Notice that we returned resp.Body in this code. Later on, we used Read method of body to receive chatbot response in a streaming manner. As we read from body, we stream it to frontend to display.

func (r router) Stream(c *gin.Context) {
params := StreamParams{}
if err := c.ShouldBindJSON(&params); err != nil {
c.JSON(apiresponse.Generate(nil, err))
return
}
 setStreamingHeaders(c)
body, err := chatbotClient.Stream(params)
if err != nil {
c.JSON(apiresponse.Generate(nil, err))
return
}
c.Stream(func(w io.Writer) bool {
readBytes := make([]byte, 2048)
n, readerErr := body.Read(readBytes)
// use only meaningful bytes to stream.
readBytes = readBytes[:n]
_, err = w.Write(readBytes)
if err != nil {
log.WithError(err).Error("error while writing")
return false
}
// reader error processed after writing because it is recommended as in reader interface
if readerErr != nil {
if errors.Is(readerErr, io.EOF) {
return false
} else {
log.WithError(readerErr).Error("Error while reading reading stream connection")
return false
}
}
return true
})
}
func setStreamingHeaders(ginContext *gin.Context) {
ginContext.Header("Content-Type", "text/event-stream")
ginContext.Header("Transfer-Encoding", "chunked")
}

Notice that we set necessary headers for frontend to process. This way, frontend can make use of chunked connection in its streaming logic.

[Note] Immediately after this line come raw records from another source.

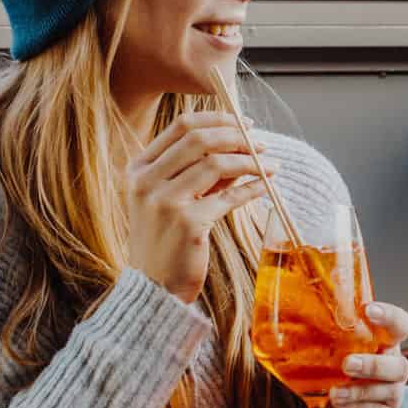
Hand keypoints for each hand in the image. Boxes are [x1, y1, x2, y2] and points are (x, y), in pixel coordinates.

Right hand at [124, 111, 276, 302]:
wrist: (153, 289)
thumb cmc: (165, 243)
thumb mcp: (170, 200)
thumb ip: (196, 173)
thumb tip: (237, 146)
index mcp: (138, 169)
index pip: (181, 126)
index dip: (218, 119)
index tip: (243, 123)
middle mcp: (146, 181)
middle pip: (199, 138)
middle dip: (236, 136)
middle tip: (261, 143)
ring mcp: (164, 202)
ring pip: (216, 163)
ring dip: (249, 161)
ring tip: (269, 164)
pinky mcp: (187, 224)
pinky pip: (228, 197)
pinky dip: (251, 188)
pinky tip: (265, 186)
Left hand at [324, 301, 407, 407]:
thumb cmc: (340, 369)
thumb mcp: (335, 348)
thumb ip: (322, 332)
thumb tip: (281, 312)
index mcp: (385, 341)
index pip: (400, 324)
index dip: (390, 316)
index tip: (368, 311)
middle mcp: (393, 365)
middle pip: (399, 364)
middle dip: (373, 364)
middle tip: (347, 364)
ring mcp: (392, 392)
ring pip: (388, 389)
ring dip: (359, 390)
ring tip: (334, 392)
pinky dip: (354, 406)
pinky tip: (337, 401)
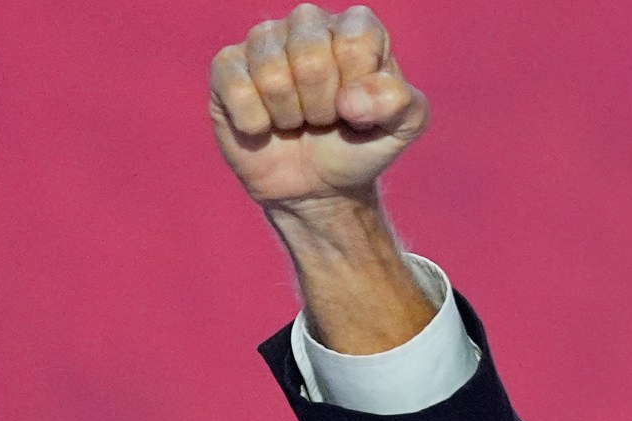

Chatbot returns the answer in event source(server-sent events) format. We direct the chatbot response directly to frontend to handle

Frontend — Application Backend Communication

FE sends a post request to application and then wait for the streaming response. Application redirects this request to chatbot and return its response to FE. The response is in event source format. We were able to parse the response using “@microsoft/fetch-event-source” library in javascript.

Example Communication

  1. FE sends message to BE in the same format.

2. BE receives message, checks license and other business related checks. If applicable, sends message to chatbot.

3. Chatbot streams message response to BE.

4. BE receives message stream and redirects it to FE.

Conclusion

This article is about the integration of a chatbot to picus application. We discussed about the architectural concerns of a chatbot and a possible implementation to the problem. In the implementation, we utilized http streams and provide examples to http streaming.